O que realmente me tem surpreendido de maneira frustrante é como esses intelectuais podem ser cegos pela hubris, pela arrogância do poder, como revelado por esta frase da carta abaixo: 

"Recognition that China is not just a twin of Russia and thus another “great power competitor” but a genuine Thucydidean rival whose meteoric rise threatens to upend the American-led international order".

Ou seja, o que vale é a ordem internacional liderada pelos EUA, que eles acham a melhor possível. Não há dúvida de que uma ordem internacional aberta e democrática, livre e flexível às mais diversas variedades culturais e intelectuais, é muito melhor do que um mundo autocrático, dominado pela censura e pelo poder irrestrito do Estado.

Mas quem disse que a China quer e pretende moldar o mundo à sua imagem e semelhança? Os americanos estão ignorando a história milenar da China, com todas as suas magníficas manifestações culturais e artísticas, com todos os progressos científicos e tecnológicos, a extraordinária vitalidade, energia e inventividade do seu povo?

Será que eles acham que o comunismo – do governo, não do povo – é o ponto final da história de uma nação estraordinária, é a realização evolutiva última dessa cultura extraordinária? Será que eles pensam que meros 70 anos de dominação autocrática do Partido Comunista vão dominar a história, a vida e o futuro da China por toda a eternidade? Como eles podem ser tão míopes, e achar que a China quer destruir os EUA e o mundo "dominado" ou liderado pelos EUA?

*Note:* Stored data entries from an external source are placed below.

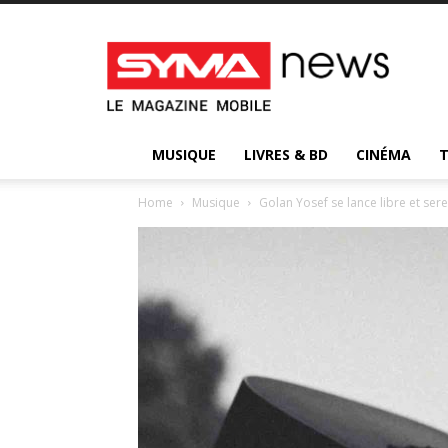
Syma
News
:
votre
magazine
d’actualité
MUSIQUE
LIVRES & BD
CINÉMA
Home
Musique
Golan Yosef se lance libre et sere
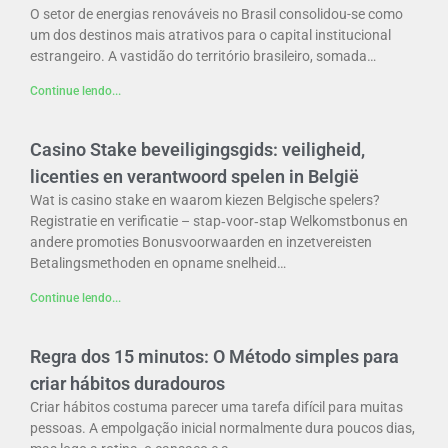
O setor de energias renováveis no Brasil consolidou-se como
um dos destinos mais atrativos para o capital institucional
estrangeiro. A vastidão do território brasileiro, somada…
Continue lendo...
Casino Stake beveiligingsgids: veiligheid,
licenties en verantwoord spelen in België
Wat is casino stake en waarom kiezen Belgische spelers?
Registratie en verificatie – stap‑voor‑stap Welkomstbonus en
andere promoties Bonusvoorwaarden en inzetvereisten
Betalingsmethoden en opname snelheid…
Continue lendo...
Regra dos 15 minutos: O Método simples para
criar hábitos duradouros
Criar hábitos costuma parecer uma tarefa difícil para muitas
pessoas. A empolgação inicial normalmente dura poucos dias,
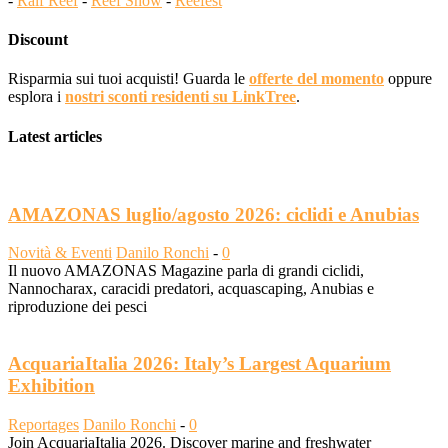
-
Ralf Reef
-
Reef Snow
-
Reefest
Discount
Risparmia sui tuoi acquisti! Guarda le
offerte del momento
oppure
esplora i
nostri sconti residenti su LinkTree
.
Latest articles
AMAZONAS luglio/agosto 2026: ciclidi e Anubias
Novità & Eventi
Danilo Ronchi
-
0
Il nuovo AMAZONAS Magazine parla di grandi ciclidi,
Nannocharax, caracidi predatori, acquascaping, Anubias e
riproduzione dei pesci
AcquariaItalia 2026: Italy’s Largest Aquarium
Exhibition
Reportages
Danilo Ronchi
-
0
Join AcquariaItalia 2026. Discover marine and freshwater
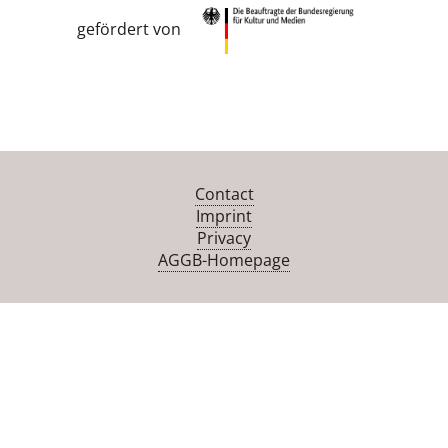
gefördert von
Contact
Imprint
Privacy
AGGB-Homepage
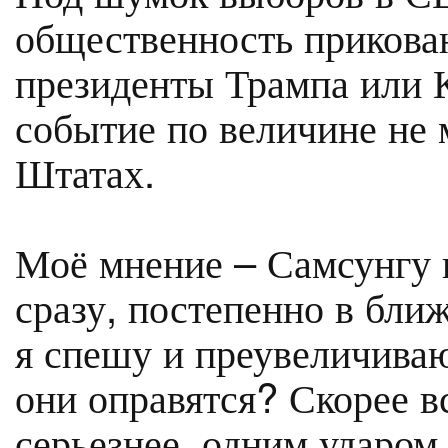
общественность прикован
президенты Трампа или 
событие по величине не 
Штатах.
Моё мнение – Самсунгу 
сразу, постепенно в бли
я спешу и преувеличива
они оправятся? Скорее в
серьезнее, одним ударом 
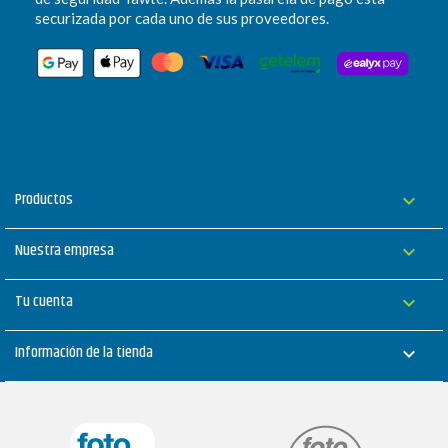
securizada por cada uno de sus proveedores.
Productos

Nuestra empresa

Tu cuenta

Información de la tienda
keyboard_arrow_down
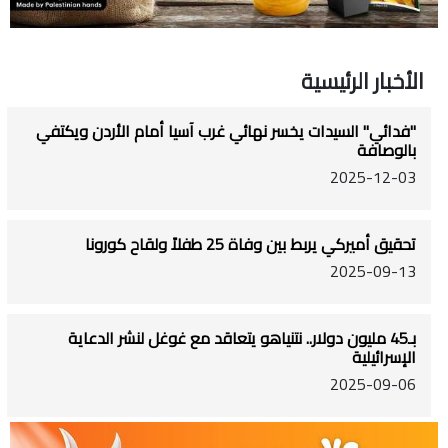
الأخبار الرئيسية
"فدائي" السيدات يخسر نهائي غرب آسيا أمام الأردن ويكتفي
بالوصافة
2025-12-03
تحقيق أميركي يربط بين وفاة 25 طفلاً ولقاح كورونا
2025-09-13
بـ45 مليون دولار.. نتنياهو يتعاقد مع غوغل لنشر الدعاية
الإسرائيلية
2025-09-06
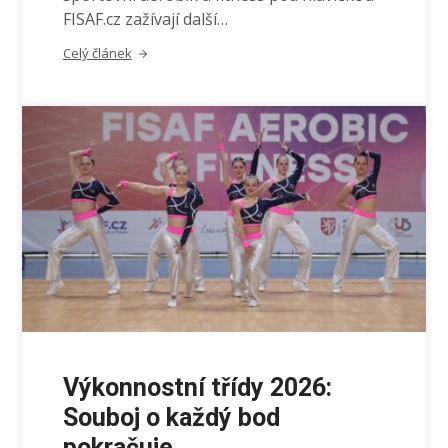
FISAF.cz zažívají další…
Celý článek
Výkonnostní třídy 2026:
Souboj o každý bod
pokračuje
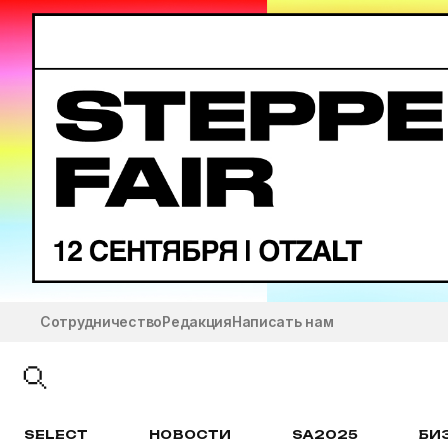
Сотрудничество
Редакция
Написать нам
SELECT
НОВОСТИ
SA2025
БИ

Parece que sim: eles ainda estão vivendo no mundo da Guerra Fria geopolítica, como revelado ainda por esta pequena frase de Graham Allison: 

"Realism about the inescapable fact that the U.S. and China live on a small globe where each one faces existential threats neither can defeat by itself (including climate MAD as well as nuclear MAD)."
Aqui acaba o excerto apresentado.